Data for this exercise ▸
———

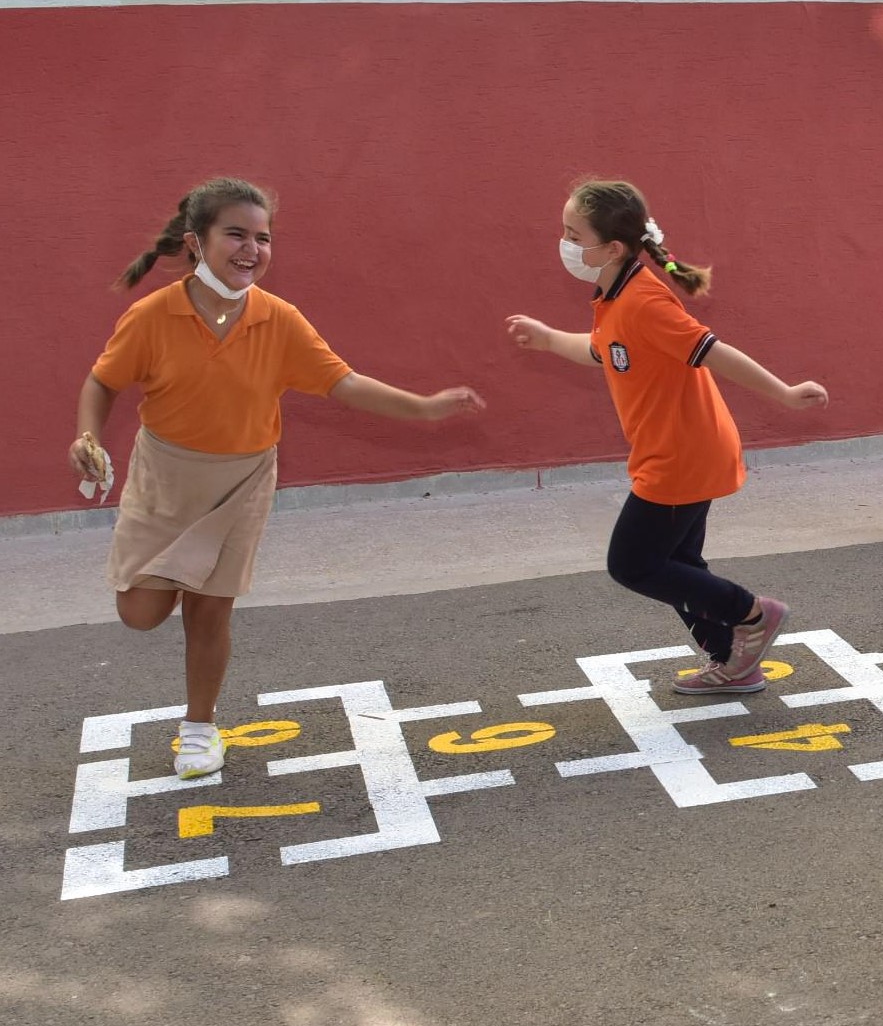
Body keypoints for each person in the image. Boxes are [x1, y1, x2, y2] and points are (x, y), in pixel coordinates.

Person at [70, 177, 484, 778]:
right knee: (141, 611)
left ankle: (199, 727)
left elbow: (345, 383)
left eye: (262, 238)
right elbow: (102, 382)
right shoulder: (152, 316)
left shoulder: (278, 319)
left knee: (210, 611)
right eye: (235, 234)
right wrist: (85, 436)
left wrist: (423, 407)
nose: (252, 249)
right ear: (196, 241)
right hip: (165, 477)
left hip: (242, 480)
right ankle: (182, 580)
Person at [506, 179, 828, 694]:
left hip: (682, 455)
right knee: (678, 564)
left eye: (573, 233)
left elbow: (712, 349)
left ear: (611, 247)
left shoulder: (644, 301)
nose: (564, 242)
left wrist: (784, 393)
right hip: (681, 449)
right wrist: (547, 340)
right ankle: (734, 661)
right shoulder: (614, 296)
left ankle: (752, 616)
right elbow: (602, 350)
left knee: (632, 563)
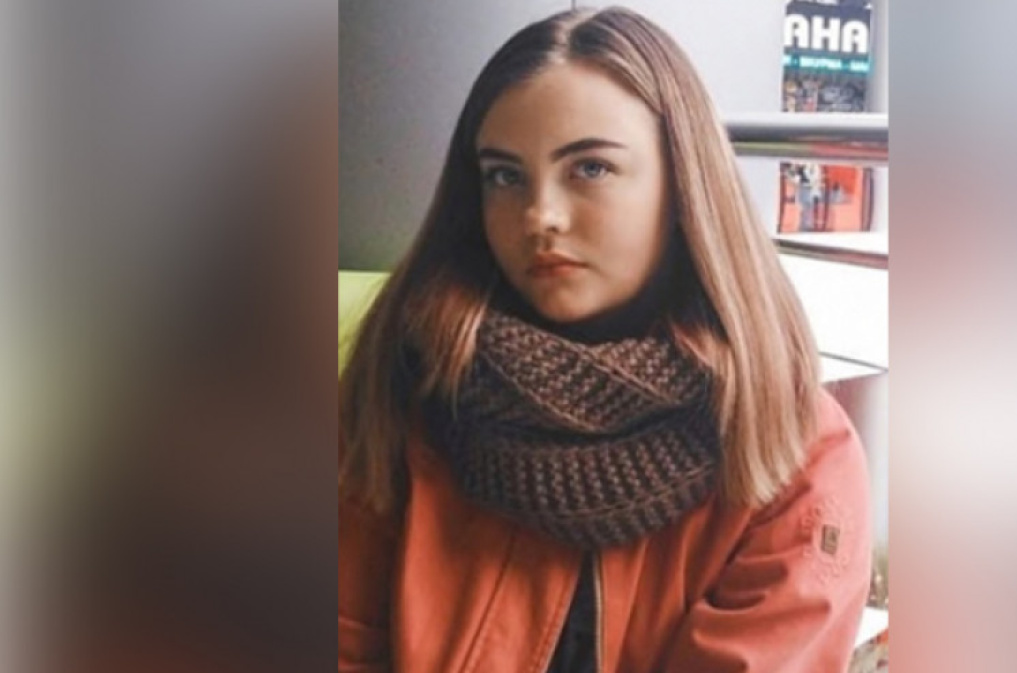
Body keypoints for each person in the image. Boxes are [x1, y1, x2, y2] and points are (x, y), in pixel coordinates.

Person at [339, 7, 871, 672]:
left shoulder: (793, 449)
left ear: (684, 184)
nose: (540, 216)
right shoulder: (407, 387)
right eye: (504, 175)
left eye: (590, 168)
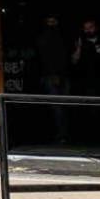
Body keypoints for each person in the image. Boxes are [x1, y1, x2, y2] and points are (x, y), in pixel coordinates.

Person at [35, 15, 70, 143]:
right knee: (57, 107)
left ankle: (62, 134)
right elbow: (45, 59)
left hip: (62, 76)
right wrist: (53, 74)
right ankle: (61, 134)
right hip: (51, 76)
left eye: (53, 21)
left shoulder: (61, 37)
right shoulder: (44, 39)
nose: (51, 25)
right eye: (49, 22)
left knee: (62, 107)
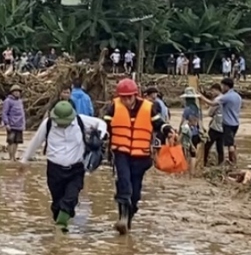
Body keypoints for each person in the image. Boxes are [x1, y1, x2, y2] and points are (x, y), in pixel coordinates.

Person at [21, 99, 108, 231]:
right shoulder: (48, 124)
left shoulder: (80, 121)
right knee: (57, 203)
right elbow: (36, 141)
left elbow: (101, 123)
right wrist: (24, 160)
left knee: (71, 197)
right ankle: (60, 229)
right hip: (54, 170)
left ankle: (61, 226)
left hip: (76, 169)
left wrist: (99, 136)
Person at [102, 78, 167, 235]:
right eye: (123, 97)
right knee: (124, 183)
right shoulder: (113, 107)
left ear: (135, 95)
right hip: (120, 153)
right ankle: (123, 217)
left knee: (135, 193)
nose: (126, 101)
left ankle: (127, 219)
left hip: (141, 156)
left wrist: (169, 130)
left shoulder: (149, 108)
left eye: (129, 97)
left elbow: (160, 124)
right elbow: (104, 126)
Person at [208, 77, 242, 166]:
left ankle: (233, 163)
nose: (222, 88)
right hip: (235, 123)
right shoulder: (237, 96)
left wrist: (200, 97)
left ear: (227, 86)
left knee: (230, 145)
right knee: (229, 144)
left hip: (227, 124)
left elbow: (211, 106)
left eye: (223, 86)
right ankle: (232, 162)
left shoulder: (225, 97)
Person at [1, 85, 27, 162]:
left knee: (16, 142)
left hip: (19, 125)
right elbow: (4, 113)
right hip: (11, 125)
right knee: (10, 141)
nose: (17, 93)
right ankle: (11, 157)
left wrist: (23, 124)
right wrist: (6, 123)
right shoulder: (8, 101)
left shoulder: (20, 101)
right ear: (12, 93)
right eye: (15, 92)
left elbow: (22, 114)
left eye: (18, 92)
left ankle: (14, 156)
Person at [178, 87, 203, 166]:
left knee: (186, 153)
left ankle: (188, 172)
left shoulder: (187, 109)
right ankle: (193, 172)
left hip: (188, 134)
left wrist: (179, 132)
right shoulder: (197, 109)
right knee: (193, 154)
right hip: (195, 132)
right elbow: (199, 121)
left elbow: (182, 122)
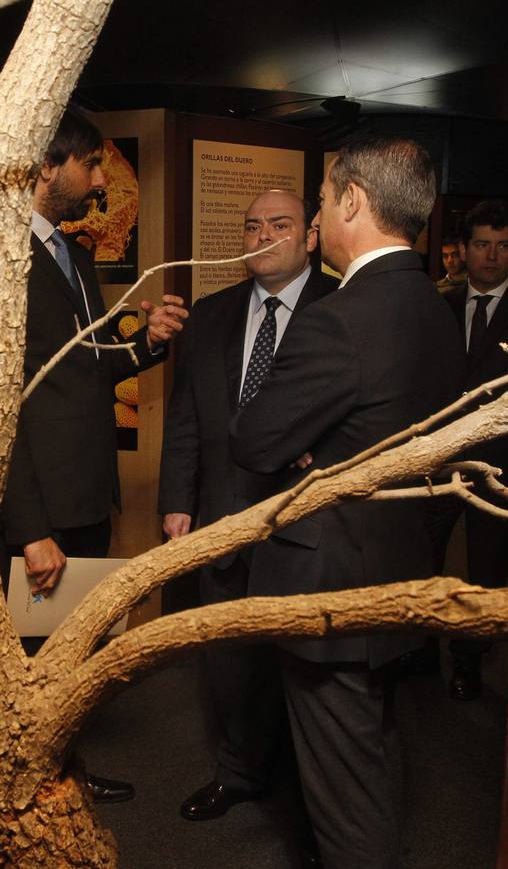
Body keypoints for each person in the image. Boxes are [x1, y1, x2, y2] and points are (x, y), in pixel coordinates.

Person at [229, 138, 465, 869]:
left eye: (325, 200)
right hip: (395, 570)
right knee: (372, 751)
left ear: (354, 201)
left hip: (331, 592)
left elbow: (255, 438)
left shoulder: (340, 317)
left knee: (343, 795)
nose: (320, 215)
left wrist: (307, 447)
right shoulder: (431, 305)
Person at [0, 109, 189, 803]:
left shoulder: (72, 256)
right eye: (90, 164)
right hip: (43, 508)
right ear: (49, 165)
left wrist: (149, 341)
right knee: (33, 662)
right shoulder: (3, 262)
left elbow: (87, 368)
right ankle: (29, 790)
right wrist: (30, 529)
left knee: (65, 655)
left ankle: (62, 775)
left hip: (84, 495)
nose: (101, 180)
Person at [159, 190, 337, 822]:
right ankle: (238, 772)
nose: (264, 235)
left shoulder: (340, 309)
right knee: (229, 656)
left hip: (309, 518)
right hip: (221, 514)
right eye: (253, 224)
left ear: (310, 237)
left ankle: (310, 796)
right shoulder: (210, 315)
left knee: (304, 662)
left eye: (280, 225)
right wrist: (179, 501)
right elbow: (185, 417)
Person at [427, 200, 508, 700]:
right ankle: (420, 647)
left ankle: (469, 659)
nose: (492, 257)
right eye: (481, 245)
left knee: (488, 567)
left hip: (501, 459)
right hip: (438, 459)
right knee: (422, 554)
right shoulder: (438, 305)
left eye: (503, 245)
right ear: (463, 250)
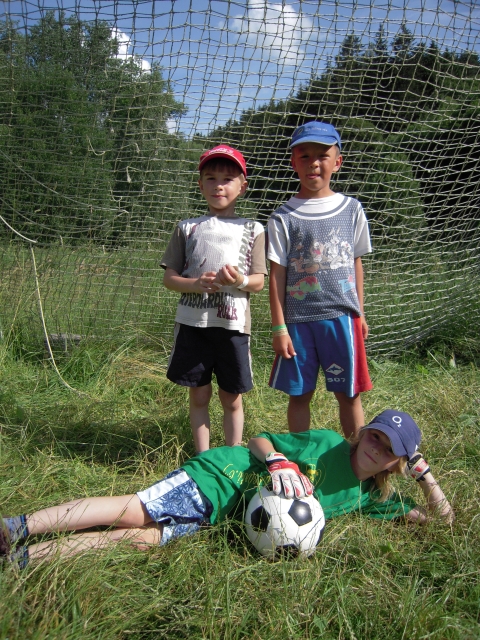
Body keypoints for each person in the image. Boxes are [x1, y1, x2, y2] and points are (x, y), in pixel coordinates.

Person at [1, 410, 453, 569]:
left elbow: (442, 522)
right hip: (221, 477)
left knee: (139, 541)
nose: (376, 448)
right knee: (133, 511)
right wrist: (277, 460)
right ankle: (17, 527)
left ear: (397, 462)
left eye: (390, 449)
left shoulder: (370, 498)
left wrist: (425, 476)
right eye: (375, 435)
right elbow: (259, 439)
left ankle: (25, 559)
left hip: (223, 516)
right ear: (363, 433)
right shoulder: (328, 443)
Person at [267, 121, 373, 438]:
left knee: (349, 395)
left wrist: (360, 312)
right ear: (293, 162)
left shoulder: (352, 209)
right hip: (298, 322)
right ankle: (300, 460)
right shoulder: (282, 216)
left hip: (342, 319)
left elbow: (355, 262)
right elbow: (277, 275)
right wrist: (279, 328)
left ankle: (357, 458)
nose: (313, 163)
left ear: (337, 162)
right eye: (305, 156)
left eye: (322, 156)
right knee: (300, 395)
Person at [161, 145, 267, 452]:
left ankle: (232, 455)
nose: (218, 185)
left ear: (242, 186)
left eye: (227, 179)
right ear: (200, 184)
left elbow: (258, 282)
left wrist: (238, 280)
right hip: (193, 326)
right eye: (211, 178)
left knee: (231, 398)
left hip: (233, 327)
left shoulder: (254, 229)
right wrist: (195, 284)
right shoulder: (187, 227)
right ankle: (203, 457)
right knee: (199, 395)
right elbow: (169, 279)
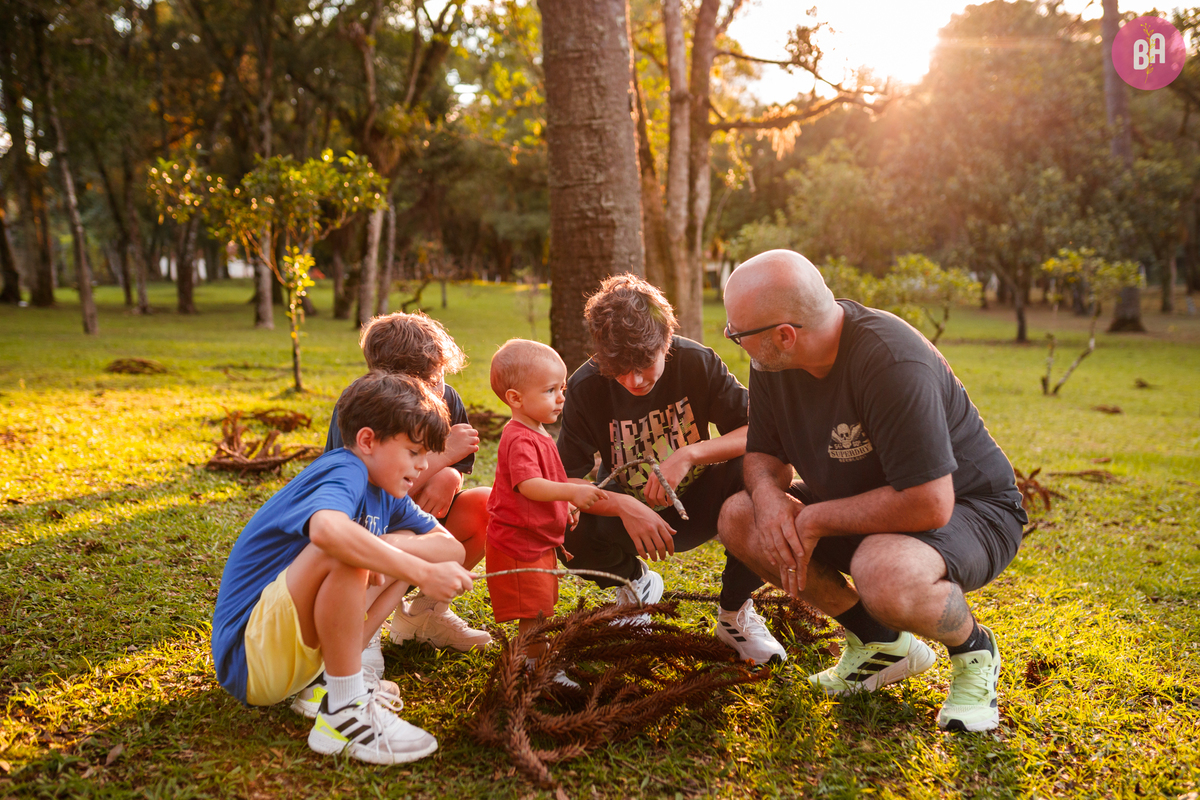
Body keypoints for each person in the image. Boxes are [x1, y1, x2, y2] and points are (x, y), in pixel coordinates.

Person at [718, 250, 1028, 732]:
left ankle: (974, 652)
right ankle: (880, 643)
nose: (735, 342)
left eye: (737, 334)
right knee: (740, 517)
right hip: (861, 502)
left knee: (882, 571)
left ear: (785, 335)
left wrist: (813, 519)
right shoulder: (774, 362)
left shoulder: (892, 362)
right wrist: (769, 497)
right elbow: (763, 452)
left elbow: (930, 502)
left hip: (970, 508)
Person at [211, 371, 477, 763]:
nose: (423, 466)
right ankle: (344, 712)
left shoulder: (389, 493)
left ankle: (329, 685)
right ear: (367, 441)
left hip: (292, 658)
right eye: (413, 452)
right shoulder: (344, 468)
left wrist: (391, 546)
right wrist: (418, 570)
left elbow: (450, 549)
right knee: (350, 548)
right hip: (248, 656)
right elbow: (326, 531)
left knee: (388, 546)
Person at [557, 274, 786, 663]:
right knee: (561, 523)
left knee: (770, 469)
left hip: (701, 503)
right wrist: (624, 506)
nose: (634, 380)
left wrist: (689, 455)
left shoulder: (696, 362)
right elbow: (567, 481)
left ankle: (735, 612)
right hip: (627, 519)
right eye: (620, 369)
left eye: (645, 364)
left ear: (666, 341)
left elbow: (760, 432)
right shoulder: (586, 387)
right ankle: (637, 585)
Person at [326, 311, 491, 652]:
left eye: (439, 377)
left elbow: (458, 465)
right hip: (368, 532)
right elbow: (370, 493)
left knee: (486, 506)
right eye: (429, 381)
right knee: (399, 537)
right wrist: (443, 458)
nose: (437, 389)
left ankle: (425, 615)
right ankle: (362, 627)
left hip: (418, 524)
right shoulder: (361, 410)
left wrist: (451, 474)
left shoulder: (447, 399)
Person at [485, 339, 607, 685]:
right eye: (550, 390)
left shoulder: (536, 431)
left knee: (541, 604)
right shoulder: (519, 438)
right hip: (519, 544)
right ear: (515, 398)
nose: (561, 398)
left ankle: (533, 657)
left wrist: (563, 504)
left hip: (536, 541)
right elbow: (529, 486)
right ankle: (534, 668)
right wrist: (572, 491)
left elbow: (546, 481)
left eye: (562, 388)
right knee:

———

What to work on ▸ From the records above, copy exactly the lines starting at the one with "left ankle: (62, 775)" and ending at the one with "left wrist: (425, 476)", and no others. Pictures stay out.

Written response ▸
left ankle: (62, 775)
left hip: (84, 495)
nose: (101, 180)
Person at [159, 190, 337, 822]:
right ankle: (238, 772)
nose: (264, 235)
left shoulder: (340, 309)
right knee: (229, 656)
left hip: (309, 518)
right hip: (221, 514)
right eye: (253, 224)
left ear: (310, 237)
left ankle: (310, 796)
right shoulder: (210, 315)
left knee: (304, 662)
left eye: (280, 225)
right wrist: (179, 501)
right elbow: (185, 417)
Person at [427, 200, 508, 700]:
right ankle: (420, 647)
left ankle: (469, 659)
nose: (492, 257)
right eye: (481, 245)
left knee: (488, 567)
left hip: (501, 459)
right hip: (438, 459)
right knee: (422, 554)
right shoulder: (438, 305)
left eye: (503, 245)
right ear: (463, 250)
Body keypoints for each person in the image. Boxes are [x1, y1, x2, y2] and points are (x, y), in pixel coordinates.

Person at [1, 410, 453, 569]:
left elbow: (442, 522)
right hip: (221, 477)
left knee: (139, 541)
nose: (376, 448)
right knee: (133, 511)
right wrist: (277, 460)
right ankle: (17, 527)
left ear: (397, 462)
left eye: (390, 449)
left shoulder: (370, 498)
left wrist: (425, 476)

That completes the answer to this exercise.